Presentation Authors: Rishi R Sekar*, Wayne G Brisbane, Sarah K Holt, Brian R Winters, Evan Y Yu, John L Gore, Jonathan L Wright, George R Schade, Seattle, WA
Introduction: Recent institutional series suggest that diabetes mellitus (DM) as well as the DM medication metformin may be associated with adverse outcomes in various malignancies, including non-muscle invasive bladder cancer (NMIBC). We set out to evaluate the relationship between DM and metformin use on disease progression and disease specific survival (DSS) in a cohort of Medicare beneficiaries with NMIBC undergoing intravesical Bacillus Calmette-Guerin (BCG) therapy.
Methods: Using the Surveillance, Epidemiology, and End Results (SEER) Medicare database, we identified patients with high-risk NMIBC who received at least one dose of intravesical BCG. We defined disease progression as receipt of cystectomy, systemic chemotherapy, radiation, SEER stage progression and/or disease specific death. The Diabetic Comorbidity Severity Index was used to define DM severity as mild (0-1 comorbidity) and severe (>2 comorbidities). The relationship between DM severity, disease progression, and DSS was evaluated using the Kaplan-Meier method and multivariable Cox proportional hazards models adjusting for age, race, gender, pathologic stage, and BCG treatment (>/=5 doses vs < 5 doses). A subset analysis was then performed on DM patients with Medicare part D coverage to evaluate the prognostic impact of metformin therapy on NMIBC outcomes.

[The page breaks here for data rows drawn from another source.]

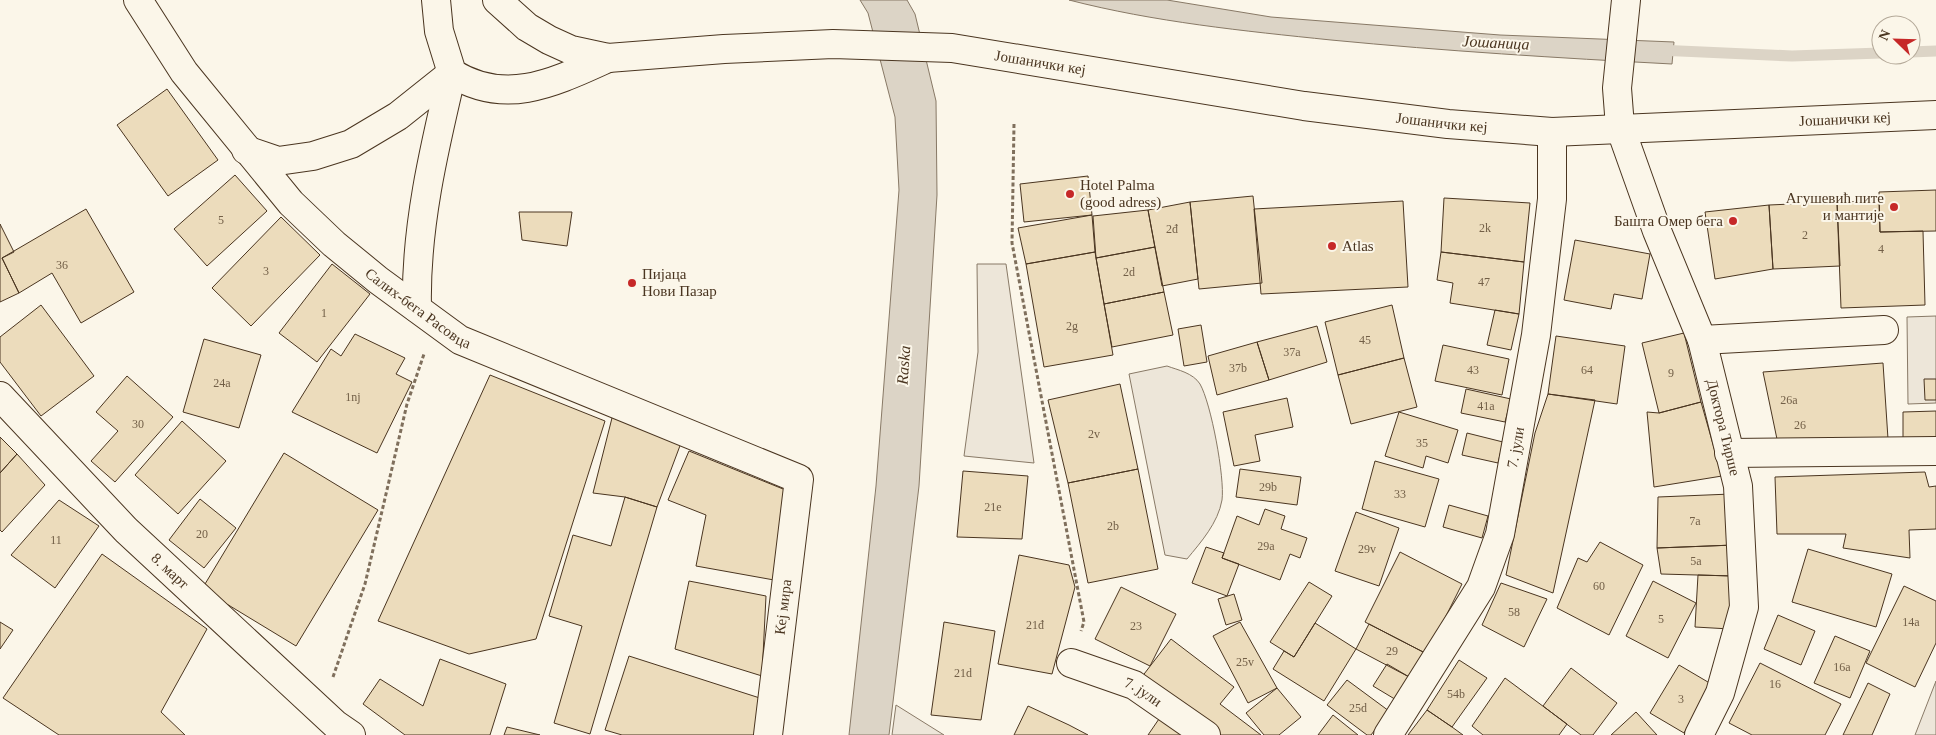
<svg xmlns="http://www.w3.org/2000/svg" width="1936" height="735" viewBox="0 0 1936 735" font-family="'Times New Roman',serif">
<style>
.green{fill:#ede6d9;stroke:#887966}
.water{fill:#dcd4c6;stroke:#887966}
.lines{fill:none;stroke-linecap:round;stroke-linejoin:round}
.stream{stroke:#dcd4c6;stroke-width:11}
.building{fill:#ecdcbc;stroke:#4a3520}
.minor-casing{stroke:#4a3520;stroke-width:30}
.major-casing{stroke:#4a3520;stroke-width:30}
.path{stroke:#7f6f5c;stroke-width:3;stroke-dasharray:4 2.5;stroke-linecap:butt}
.minor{stroke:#fbf6e9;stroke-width:28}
.major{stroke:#fbf6e9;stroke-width:28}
.poi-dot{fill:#c62828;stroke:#fbf6e9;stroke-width:2}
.labels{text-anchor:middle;stroke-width:4;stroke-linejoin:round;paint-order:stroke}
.number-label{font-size:12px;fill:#725f47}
.street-label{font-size:15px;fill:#4a3520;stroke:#fbf6e9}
.poi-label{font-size:15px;fill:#4a3520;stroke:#fbf6e9;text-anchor:start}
.water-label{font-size:16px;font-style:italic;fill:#4a3520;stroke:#fbf6e9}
</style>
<rect width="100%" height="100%" fill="#fbf6e9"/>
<!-- green -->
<path class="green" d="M977,264h29l28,199 -70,-7 14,-104z
M1936,316v87l-28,1 -1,-87z
M1167,366c11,4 26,7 33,18 11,19 25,94 22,116 -4,23 -21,42 -35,59l-22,-4 -36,-181z
M1936,681v54h-21z
M896,705l48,30h-52z"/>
<!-- water -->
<path class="water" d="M860,0h47l8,14 21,87 1,94 -18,291 -30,249h-40l27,-249 23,-296 -4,-73 -27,-104z
M1069,0h98l104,17 229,18 174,7 -2,22c-114,-6 -227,-13 -341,-24 -87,-9 -177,-18 -262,-40z"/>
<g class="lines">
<!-- stream -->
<path class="stream" d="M1658,50l134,6 89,-3
M1911,52l25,-1"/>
</g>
<!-- building -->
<path class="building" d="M167,89l51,71 -50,36 -51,-71z
M235,175l32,36 -60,55 -33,-37z
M1088,176l4,39 -68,7 -4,-38z
M1936,190v41l-56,1 -1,-40z
M1253,196l9,87 -63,6 -9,-87z
M1444,198l86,5 -6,59 -83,-10z
M1403,201l5,86 -147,7 -7,-85z
M1879,201l1,31 43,-1 2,74 -84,3 -4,-106z
M1190,202l8,77 -36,7 -14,-76z
M1837,202l3,64 -67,3 -4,-64z
M1769,205l4,64 -58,10 -10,-67z
M86,209l48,83 -53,31 -29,-50 -33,20 -17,-35z
M1148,210l7,37 -59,11 -3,-42z
M519,212h53l-5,34 -45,-6z
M1092,215l3,37 -69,12 -8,-36z
M281,217l39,38 -69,71 -39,-38z
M0,224l14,28 -12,6 17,35 -19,9z
M1575,240l75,14 -8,45 -28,-5 -3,15 -47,-9z
M1155,247l9,45 -60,12 -8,-46z
M1095,252l18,103 -69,12 -18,-103z
M1441,252l83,10 -5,52 -69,-11 3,-20 -16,-3z
M332,264l38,30 -53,68 -38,-29z
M1164,292l9,43 -61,12 -8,-43z
M41,305l53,71 -53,40 -41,-54v-25z
M1392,305l12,53 -66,17 -13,-53z
M1495,310l24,4 -8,36 -24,-5z
M1201,325l6,37 -23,4 -6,-37z
M1317,326l10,36 -58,18 -12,-38z
M1684,333l17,69 -42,11 -17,-70z
M355,334l50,24 -9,16 16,8 -35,71 -85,-41 39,-63 10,7z
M1556,336l69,10 -8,58 -69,-10z
M204,339l57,16 -22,73 -56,-16z
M1257,342l12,38 -52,15 -9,-39z
M1443,345l66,14 -7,36 -67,-14z
M1404,358l13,49 -66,17 -13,-49z
M1883,363l5,76 -110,5 -15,-72z
M490,375l115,46 -69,218 -67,15 -91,-33z
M127,376l46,41 -58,65 -24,-21 27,-30 -22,-19z
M1924,379h12v21h-11z
M1120,384l18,85 -70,14 -20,-83z
M1466,389l45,10 -6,23 -44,-9z
M1548,394l47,6 -42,193 -47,-18 29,-142z
M1287,398l6,29 -38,8 5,26 -26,5 -11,-54z
M1701,402l21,74 -68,11 -7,-75 12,1z
M1936,411v26l-33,2v-27z
M1399,412l59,18 -10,33 -22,-7 -3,12 -38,-12z
M613,414l68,29 -24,64 -32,-10 -32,-4z
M182,421l44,40 -48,53 -43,-39z
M1467,433l36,9 -5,21 -36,-8z
M0,437l17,17 -17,19z
M689,451l99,40 -14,89 -78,-14 10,-51 -38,-15z
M284,453l94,57 -82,136 -94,-57z
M17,454l28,31 -43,47 -2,-2v-57z
M1375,461l64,18 -14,48 -63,-18z
M1138,469l20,100 -70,14 -20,-100z
M1240,469l61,8 -4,28 -61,-8z
M963,471l65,5 -6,63 -65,-2z
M1925,472l4,15 7,-1v43l-27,1 1,28 -67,-10 3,-14h-69l-2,-57z
M1731,494l3,51 -77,3 1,-51z
M625,497l32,10 -67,227 -36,-11 28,-97 -33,-10 24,-81 38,11z
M200,499l36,29 -32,40 -35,-28z
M59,500l40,26 -44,62 -44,-33z
M1449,505l39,11 -6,22 -39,-11z
M1265,509l20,7 -4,13 26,9 -7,20 -10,-4 -10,26 -58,-22 15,-42 22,9z
M1356,512l43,16 -20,58 -44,-15z
M1600,542l43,23 -34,70 -52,-27 21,-50 9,4z
M1734,545l-1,31 -72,-2 -4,-26z
M1206,547l18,6 -2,5 17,6 -12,32 -35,-13z
M1808,549l84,25 -16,53 -84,-25z
M1400,552l62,32 -35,70 -62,-32z
M102,554l105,75 -46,83 24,23h-126l-56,-37z
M1019,555l50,10 6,22 -23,87 -54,-10z
M1698,575l35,1 -3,53 -35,-2z
M689,581l77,15 -4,80 -87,-27z
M1653,581l43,22 -28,55 -42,-22z
M1309,582l23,14 -38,61 -24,-15z
M1501,583l46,16 -23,48 -42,-22z
M1904,586l32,15v42l-21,44 -49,-24z
M1121,587l55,27 -26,52 -55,-27z
M1234,594l8,26 -16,5 -8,-26z
M1778,615l37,16 -14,34 -37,-16z
M0,622l13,8 -13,19z
M944,622l51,9 -14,89 -50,-5z
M1240,622l37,66 -29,15 -35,-67z
M1315,623l41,26 -32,52 -51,-32 11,-18 10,6z
M1369,624l58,30 -16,24 -55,-29z
M1835,636l35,15 -20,47 -36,-15z
M1171,639l63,48 -14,17 41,31h-46l-74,-57z
M629,656l137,44 -12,35h-132l-17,-5z
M440,659l66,25 -16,51h-85l-42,-31 17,-25 43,27z
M1459,660l28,18 -35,49 -25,-17z
M1760,663l81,41 -16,31h-73l-23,-12z
M1387,664l24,14 -13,23 -25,-15z
M1679,665l34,20 -29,48 -34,-20z
M1571,668l46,35 -24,32h-12l-38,-29z
M1505,678l62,46 -8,11h-76l-11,-9z
M1347,680l42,31 -18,24h-4l-40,-30z
M1868,683l22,11 -18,41h-29z
M1277,688l24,29 -22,18h-15l-18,-22z
M1028,706l41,19 19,10h-74z
M1427,710l25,17 11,8h-55z
M1636,712l21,23h-46z
M1333,715l25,20h-40z
M1161,716l24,19h-37z
M507,727l33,8h-36z"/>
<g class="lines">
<!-- minor casing -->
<g class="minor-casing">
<g id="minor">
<path id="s1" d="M138,0l46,72 107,131 43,41 44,36 82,60 339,139 -31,256"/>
<path id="s2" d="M1626,0l-9,88 3,39 37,104 45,109 36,146 6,121 -24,86 -21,42"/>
<path d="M246,150l32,11 35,-5 38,-12 47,-28 54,-43"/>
<path d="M417,308c-2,-79 17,-159 35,-235"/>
<path d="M1702,340l182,-10"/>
<path id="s3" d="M0,396l126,134 209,194 16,11"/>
<path d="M1729,453l207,-2"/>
<path id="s4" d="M1071,663l63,22 72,50"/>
<path id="s5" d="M1388,735l93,-148 19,-53 36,-199 16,-136v-67"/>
</g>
</g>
<!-- major casing -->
<g class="major-casing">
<g id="major">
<path d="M436,0l3,31 13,42c54,34 103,9 156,-15"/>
<path id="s6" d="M497,0l30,27 22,13 22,10 37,8 116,-9 109,-5 119,4 352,58 144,18 104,8 384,-17"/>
</g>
</g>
<!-- path -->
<path class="path" d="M1014,124l-2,119 72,379 -3,9
M333,677l32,-93 42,-180 17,-50"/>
<!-- minor -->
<use href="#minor" class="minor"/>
<!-- major -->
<use href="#major" class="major"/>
</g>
<!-- markers -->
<g class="poi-dot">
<circle cx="1070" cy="194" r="5"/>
<circle cx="1894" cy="207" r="5"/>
<circle cx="1733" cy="221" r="5"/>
<circle cx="1332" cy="246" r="5"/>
<circle cx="632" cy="283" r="5"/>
</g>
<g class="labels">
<!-- number labels -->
<g class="number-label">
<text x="221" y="224">5</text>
<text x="1485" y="232">2k</text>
<text x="1172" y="233">2đ</text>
<text x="1805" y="239">2</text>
<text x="1881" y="253">4</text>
<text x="62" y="269">36</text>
<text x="266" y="275">3</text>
<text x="1129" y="276">2d</text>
<text x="1484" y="286">47</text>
<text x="324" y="317">1</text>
<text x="1072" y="330">2g</text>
<text x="1365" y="344">45</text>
<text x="1292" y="356">37a</text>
<text x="1238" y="372">37b</text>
<text x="1473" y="374">43</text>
<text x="1587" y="374">64</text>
<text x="1671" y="377">9</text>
<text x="222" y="387">24a</text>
<text x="353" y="401">1nj</text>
<text x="1789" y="404">26a</text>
<text x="1486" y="410">41a</text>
<text x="138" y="428">30</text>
<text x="1800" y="429">26</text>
<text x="1094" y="438">2v</text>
<text x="1422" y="447">35</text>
<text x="1268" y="491">29b</text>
<text x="1400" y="498">33</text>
<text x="993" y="511">21e</text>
<text x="1695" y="525">7a</text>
<text x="1113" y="530">2b</text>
<text x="202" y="538">20</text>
<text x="56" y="544">11</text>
<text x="1266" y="550">29a</text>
<text x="1367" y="553">29v</text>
<text x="1696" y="565">5a</text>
<text x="1599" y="590">60</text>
<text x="1514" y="616">58</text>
<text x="1661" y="623">5</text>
<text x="1911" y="626">14a</text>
<text x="1035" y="629">21đ</text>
<text x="1136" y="630">23</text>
<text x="1392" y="655">29</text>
<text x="1245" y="666">25v</text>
<text x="1842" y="671">16a</text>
<text x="963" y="677">21d</text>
<text x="1775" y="688">16</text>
<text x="1456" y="698">54b</text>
<text x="1681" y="703">3</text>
<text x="1358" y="712">25d</text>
</g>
<!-- street labels -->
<g class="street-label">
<text dy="5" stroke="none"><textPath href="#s6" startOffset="562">Јошанички кеј</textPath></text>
<text dy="5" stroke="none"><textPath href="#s6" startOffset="1372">Јошанички кеј</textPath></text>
<text dy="5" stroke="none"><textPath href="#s6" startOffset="968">Јошанички кеј</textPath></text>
<text dy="5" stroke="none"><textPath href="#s1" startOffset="420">Салих-бега Расовца</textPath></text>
<text dy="5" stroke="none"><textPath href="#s2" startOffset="446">Доктора Тирше</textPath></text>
<text dy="5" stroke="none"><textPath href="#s5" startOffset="319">7. јули</textPath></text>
<text dy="5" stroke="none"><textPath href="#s3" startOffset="244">8. март</textPath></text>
<text transform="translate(783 607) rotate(-83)" y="5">Кеј мира</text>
<text dy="5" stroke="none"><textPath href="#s4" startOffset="78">7. јули</textPath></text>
</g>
<!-- poi labels -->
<g class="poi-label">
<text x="1080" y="190">Hotel Palma<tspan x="1080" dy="17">(good adress)</tspan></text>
<text x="1884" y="203" text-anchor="end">Агушевић пите<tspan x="1884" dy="17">и мантије</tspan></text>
<text x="1723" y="226" text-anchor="end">Башта Омер бега</text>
<text x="1342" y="251">Atlas</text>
<text x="642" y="279">Пијаца<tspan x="642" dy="17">Нови Пазар</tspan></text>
</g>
<!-- water labels -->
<g class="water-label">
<text transform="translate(1496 42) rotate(3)" y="6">Јошаница</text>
<text transform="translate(903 365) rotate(-86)" y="6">Raska</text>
</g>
</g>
<!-- north arrow -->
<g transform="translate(1896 40) rotate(293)"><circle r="24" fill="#fbf6e9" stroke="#b4a999"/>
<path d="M0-4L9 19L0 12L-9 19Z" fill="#c62828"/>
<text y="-8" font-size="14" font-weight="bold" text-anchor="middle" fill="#4a3520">N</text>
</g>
</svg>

Results: Our cohort consisted of 8,774 patients, of which 2,546 had mild DM and 1,017 had severe DM with a median follow-up of 39 months. In adjusted cox proportional hazards models, patients with severe DM had significantly increased risk of disease progression (HR 1.17, 95% CI 1.00 - 1.38) and worse DSS (HR 1.21, 95% CI 1.01 - 1.45) vs. controls, while mild DM was associated with significantly improved DSS (HR 0.87, 95% CI 0.75 -1.00) but not progression (HR 1.08, 95% CI 0.95-1.22) vs. controls (see Figure). Metformin use was observed in 1,136 patients accounting for 54% of mild DM patients and 43% of severe DM patients. On sub-analyses, receipt of at least one year of metformin therapy was associated with significantly improved DSS (HR 0.43, 95% CI 0.18 - 1.00) in patients with severe DM, but patients with mild DM had no significant difference (HR 0.67, 95% CI 0.36-1.23).
Conclusions: Medicare beneficiaries with NMIBC and severe DM are at increased risk of disease progression and disease specific death compared to controls. Long-term use of metformin in this population of DM patients may help reverse the negative impact of severe DM on NMIBC outcomes. Further study into the role of DM and metformin on NMIBC outcomes is needed.